- [QUOTED PASSAGE]
Entry updated 12 August 2018. Tagged: Theme.
The suggestion that people might one day travel to the Moon inside a flying machine was first put forward seriously by John Wilkins in 1638. There had been cosmic voyages prior to that date, and there were to be many more thereafter (see Fantastic Voyages; Space Flight), but few took the mechanics of the journey seriously enough to invest much imaginative effort in the design of credible vehicles. Edgar Allan Poe's "The Unparalleled Adventure of One Hans Pfaall" (June 1835 Southern Literary Messenger; rev 1840) has an afterword complaining about the failure of other writers to achieve verisimilitude, but Pfaall makes his journey by Balloon, and Poe's assumption of the continuity of the atmosphere – a full two centuries after Torricelli had concluded that the Earth's atmosphere could extend upwards for only a few miles – is hardly scientific.
Jules Verne's travellers in De la terre à la lune (1865; trans J K Hoyte as From the Earth to the Moon 1869) and its sequel, Autour de la lune (1870, both trans as From the Earth to the Moon 1873) use a projectile fired from a gun rather than a vessel, and most of those who followed in his footsteps treated their vessels as facilitating devices, inventing various jargon terms to signify mysterious forces of propulsion. Percy Greg's spaceship in Across the Zodiac (1880) is powered by Apergy; H G Wells invented the antigravitic "Cavorite" for The First Men in the Moon (1901); John Mastin's "airship" is borne into space by a "new gas" in The Stolen Planet (1905); and Garrett P Serviss's A Columbus of Space (January-June 1909 All-Story; rev 1911) employed an atomic powered "space-car". Because their means of propulsion were so often mysterious, spaceships in this period could easily assume the "perfect" spheroid shape of the heavenly bodies themselves; a notable example is in Robert Cromie's A Plunge into Space (1890). When not round or bullet-shaped they tended to resemble flying submarines.

- [TO DO]
[1] Translate this sentence from the spaceship entry into Spanish: "The suggestion that people might one day travel to the Moon inside a flying machine was first put forward seriously by John Wilkins in 1638."
[2] According to the spaceship entry, what powers the spaceship in Percy Greg's Across the Zodiac?

- [RECORDED DATA]
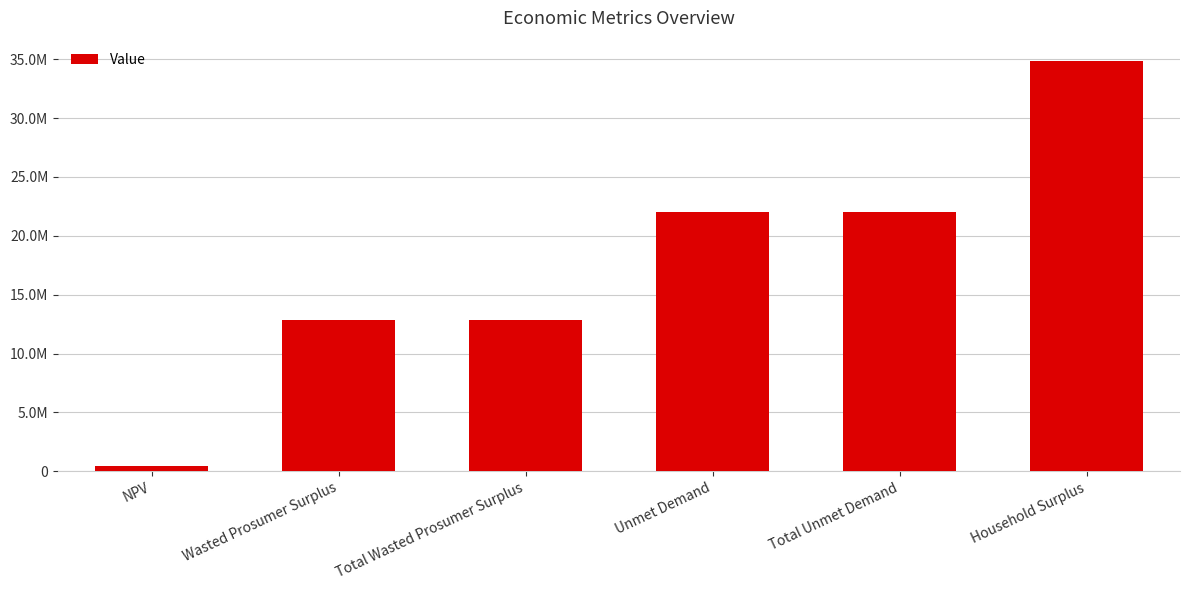

Count the number of data series in this chart.

1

- [RESULTS OF THE EXERCISE]
[1] La sugerencia de que algún día las personas podrían viajar a la Luna dentro de una máquina voladora fue planteada seriamente por primera vez por John Wilkins en 1638.

[2] Apergy